--- Work required ---
Without adding anything, give again the lines from the one holding "Unlike cloud providers, Filecoin" through the final line of the records, exactly, with both ends included and pictures dropped.

--- Records from a dataset ---

=-=-=

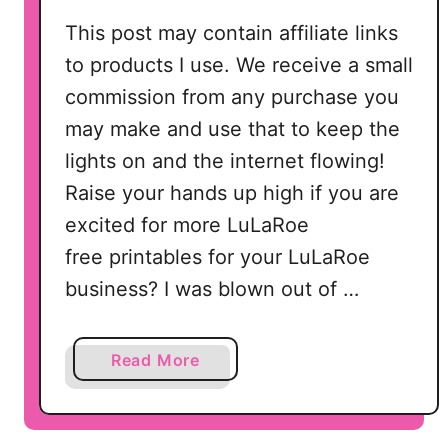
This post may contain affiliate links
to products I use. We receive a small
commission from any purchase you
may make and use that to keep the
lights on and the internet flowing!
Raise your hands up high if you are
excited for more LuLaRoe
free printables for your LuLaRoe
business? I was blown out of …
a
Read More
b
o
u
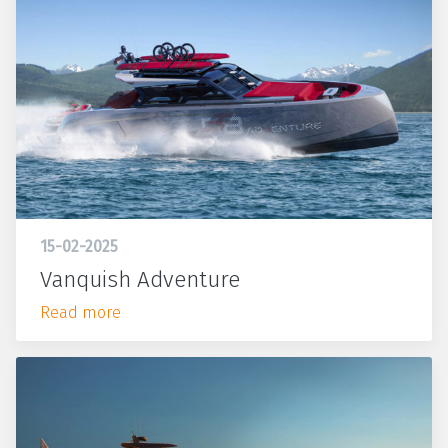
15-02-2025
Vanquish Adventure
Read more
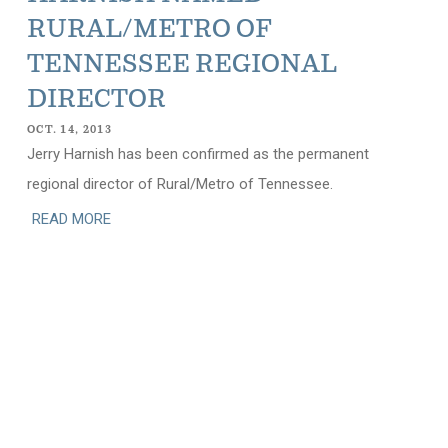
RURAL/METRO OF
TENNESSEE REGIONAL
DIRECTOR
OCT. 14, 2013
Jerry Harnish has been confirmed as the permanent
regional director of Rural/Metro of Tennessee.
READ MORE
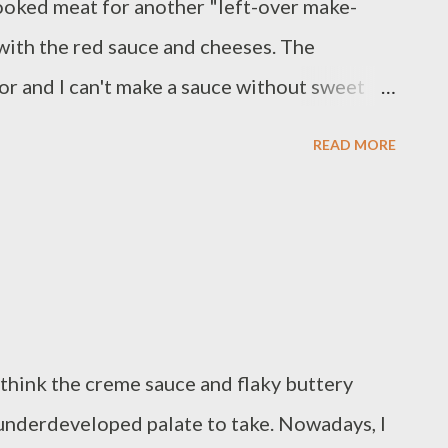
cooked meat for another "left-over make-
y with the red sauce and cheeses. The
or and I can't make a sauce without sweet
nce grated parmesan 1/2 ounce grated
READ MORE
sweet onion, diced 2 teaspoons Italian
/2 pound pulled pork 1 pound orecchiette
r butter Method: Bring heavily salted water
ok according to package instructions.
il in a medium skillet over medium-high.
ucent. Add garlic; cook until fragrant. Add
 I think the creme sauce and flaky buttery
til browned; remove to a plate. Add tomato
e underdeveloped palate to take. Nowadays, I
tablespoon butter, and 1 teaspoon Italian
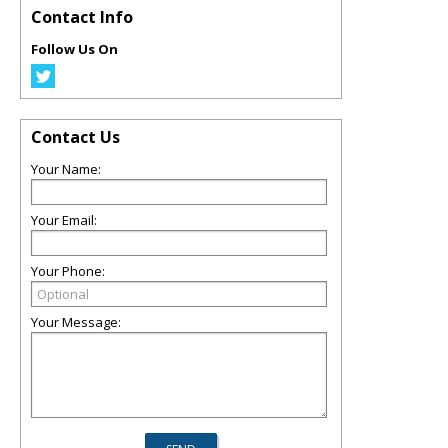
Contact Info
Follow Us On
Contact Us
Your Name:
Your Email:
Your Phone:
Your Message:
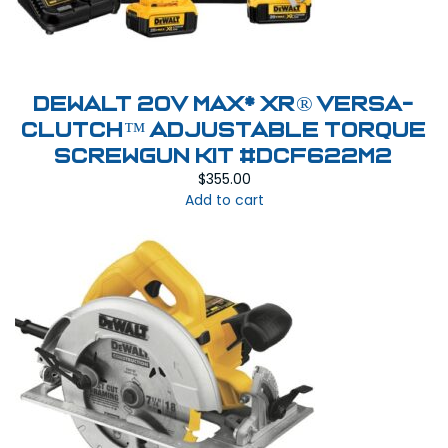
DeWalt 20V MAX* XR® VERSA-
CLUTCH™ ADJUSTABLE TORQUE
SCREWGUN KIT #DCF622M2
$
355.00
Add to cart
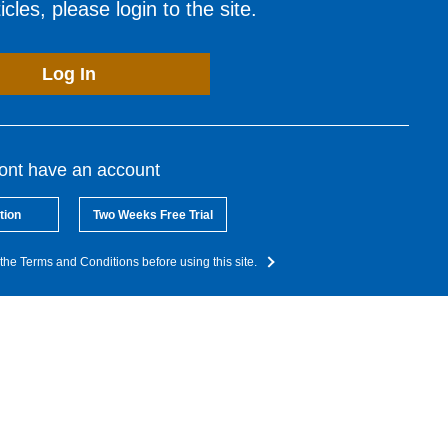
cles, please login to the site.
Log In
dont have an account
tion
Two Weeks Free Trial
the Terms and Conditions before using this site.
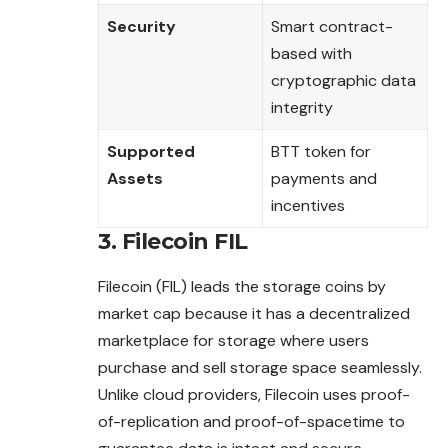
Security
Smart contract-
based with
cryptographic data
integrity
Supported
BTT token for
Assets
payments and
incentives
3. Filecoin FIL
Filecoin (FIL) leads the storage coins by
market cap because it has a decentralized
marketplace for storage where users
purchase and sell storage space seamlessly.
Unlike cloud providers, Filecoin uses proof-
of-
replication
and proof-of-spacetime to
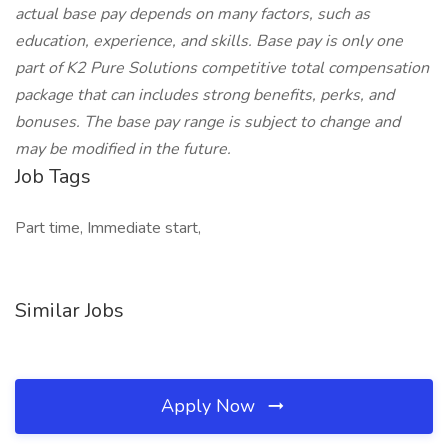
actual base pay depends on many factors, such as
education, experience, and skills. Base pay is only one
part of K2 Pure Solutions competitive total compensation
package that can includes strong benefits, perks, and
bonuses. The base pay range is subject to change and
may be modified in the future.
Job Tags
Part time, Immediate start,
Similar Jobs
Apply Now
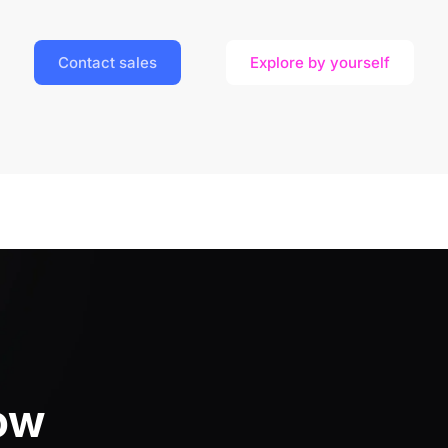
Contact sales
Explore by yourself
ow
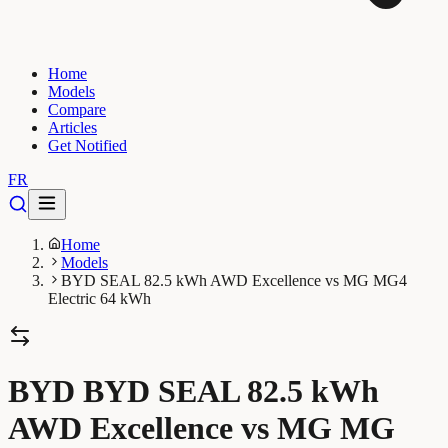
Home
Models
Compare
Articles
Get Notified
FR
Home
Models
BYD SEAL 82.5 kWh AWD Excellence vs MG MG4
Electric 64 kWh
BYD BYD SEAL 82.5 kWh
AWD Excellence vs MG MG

=-=-=

--- Result of this exercise ---
Unlike cloud providers, Filecoin uses proof-
of-
replication
and proof-of-spacetime to
actual base pay depends on many factors, such as
education, experience, and skills. Base pay is only one
part of K2 Pure Solutions competitive total compensation
package that can includes strong benefits, perks, and
bonuses. The base pay range is subject to change and
may be modified in the future.
Job Tags
Part time, Immediate start,
Similar Jobs
Apply Now
Contact sales
Explore by yourself
ow
Home
Models
Compare
Articles
Get Notified
FR
Home
Models
BYD SEAL 82.5 kWh AWD Excellence vs MG MG4
Electric 64 kWh
BYD BYD SEAL 82.5 kWh
AWD Excellence vs MG MG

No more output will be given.